Conversations with Creators: Shelby Reinitz
We caught up with Shelby Reinitz - our Director for Half The Battle - to learn more about the Sage Stepping Stone mentoring experience.
How much research did you do on this project?
This project was really different from most productions with regard to the research process for me. I've, of course, done a lot of digging into the RCAF, and the entire production team had an amazing tour of the Military Museums, which was incredibly valuable to all of us. But because I also know that Owen has done extensive research (I'm talking years and years) and really enriched the script with some specific details and insight based on what he has learned. And, because this transfers directly to him as a performer, I have found it valuable to spend time balancing the production from a dramatic aspect.
My role is to bring his story to life, to dramatize history in a unique way that supports both the story itself, and the history behind it. I know that we have the historical aspect down, so it's my job to amplify the storytelling aspect of the production in a way that is complimentary to the historical aspect.
What did the process look like? How is this different from any other play you have done?
It's been different on a lot of levels. The story is unlike anything that DIY has done before, so it's been exciting to infuse new processes and new ways of thinking into this production. We've never done a one person show, and certainly not a one person show where the actor is also the playwright, so that's been interesting - in a good way!
What was your favourite part?
My favourite part of the process is building the vision. We have a fantastic team that knows how to work together and support one another. We are always bouncing ideas off of one another, and we really build the production together. This isn't unique to this specific show, but I always love the fact that our production members - both on and off stage - all really work together to create the show. We don't really believe in a distinct separation of roles, and we all listen and learn from each other. It's actually hard sometimes to write down who is responsible for what when we are doing things like creating the program. That's why we sometimes don't even credit a specific person for certain aspects - usually relating to design. It's a collective process, and there are often too many individuals to name!
The most challenging part is building a new vision for a show that has been produced multiple times before by the writer/performer. I want to stay true to the script and the original vision, but also make this a worthwhile and rewarding process for the artists involved that maybe says something a little different than other versions have. I think it's important to find the tidbits in the script that may not have been pulled out before, and to really try and make it a new, exciting show for everyone.
What does the Stepping Stone program mean to you?

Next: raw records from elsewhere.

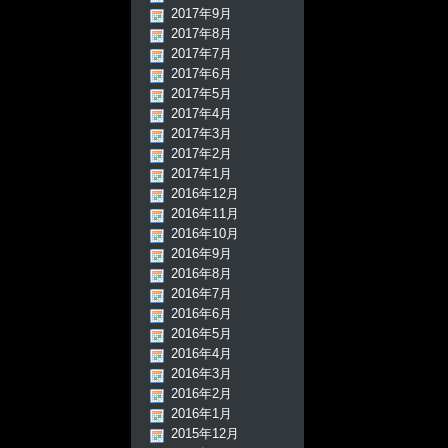
2017年9月
2017年8月
2017年7月
2017年6月
2017年5月
2017年4月
2017年3月
2017年2月
2017年1月
2016年12月
2016年11月
2016年10月
2016年9月
2016年8月
2016年7月
2016年6月
2016年5月
2016年4月
2016年3月
2016年2月
2016年1月
2015年12月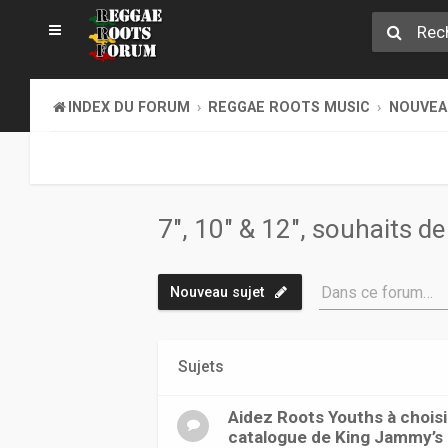
INDEX DU FORUM
REGGAE ROOTS MUSIC
NOUVEAU
7", 10" & 12", souhaits de
Dans ce forum…
Nouveau sujet
Sujets
Aidez Roots Youths à choisir 
catalogue de King Jammy’s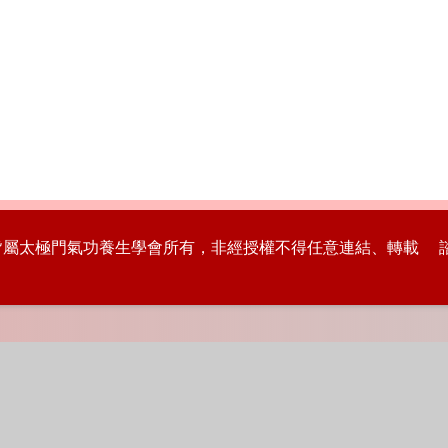
版權皆屬太極門氣功養生學會所有，非經授權不得任意連結、轉載 諮詢專線：8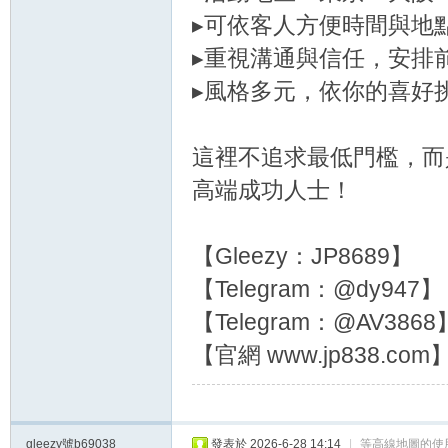
▸可依客人方便時間與地
▸重視溝通與信任，安排
▸風格多元，依你的喜好
這裡不追求最低門檻，而
高端成功人士！
【Gleezy：JP8689】
【Telegram：@dy947】
【Telegram：@AV3868
【官網 www.jp838.com
gleezy號b69038
發表於 2026-6-28 14:14
|
等高線地圖的使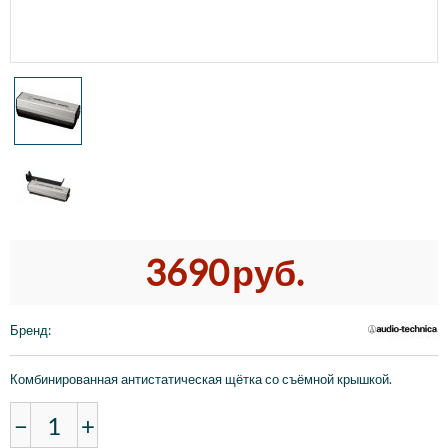
3690
руб.
Бренд
:
Комбинированная антистатическая щётка со съёмной крышкой.
−
+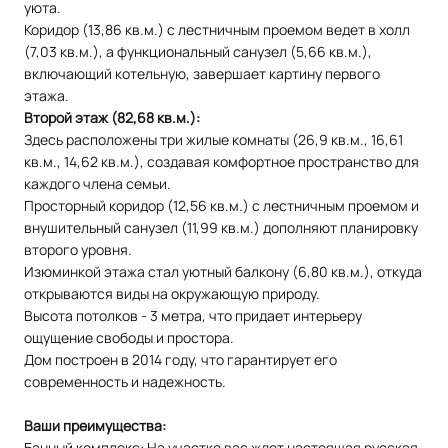
уюта.
Коридор (13,86 кв.м.) с лестничным проемом ведет в холл
(7,03 кв.м.), а функциональный санузел (5,66 кв.м.),
включающий котельную, завершает картину первого
этажа.
Второй этаж (82,68 кв.м.):
Здесь расположены три жилые комнаты (26,9 кв.м., 16,61
кв.м., 14,62 кв.м.), создавая комфортное пространство для
каждого члена семьи.
Просторный коридор (12,56 кв.м.) с лестничным проемом и
внушительный санузел (11,99 кв.м.) дополняют планировку
второго уровня.
Изюминкой этажа стал уютный балкону (6,80 кв.м.), откуда
открываются виды на окружающую природу.
Высота потолков - 3 метра, что придает интерьеру
ощущение свободы и простора.
Дом построен в 2014 году, что гарантирует его
современность и надежность.
Ваши преимущества:
Банный комплекс: На участке вас ждет настоящая русская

The Stepping Stone project has been amazing. We are so grateful to have the support and encouragement of Sage Theatre, and we are really looking forward to continuing the partnership we've created. It's funny - we actually had a conversation in rehearsal the other day about how the best way to get cast in a show is to be seen in another show, and how this creates a challenging climate for newer performers in the industry.
I've had similar conversations with prospective directors and technicians as well. Programs like the Stepping Stone project are aiming to help artists to bridge the gap between semi-professional and professional theatre, which is really difficult to do without support and mentorship. While we love what we do at DIY Theatre, and plan to do it for years to come, as individual artists, we also want to be able to explore and build our careers and help others do the same. In that respect, this has been a once in a lifetime opportunity.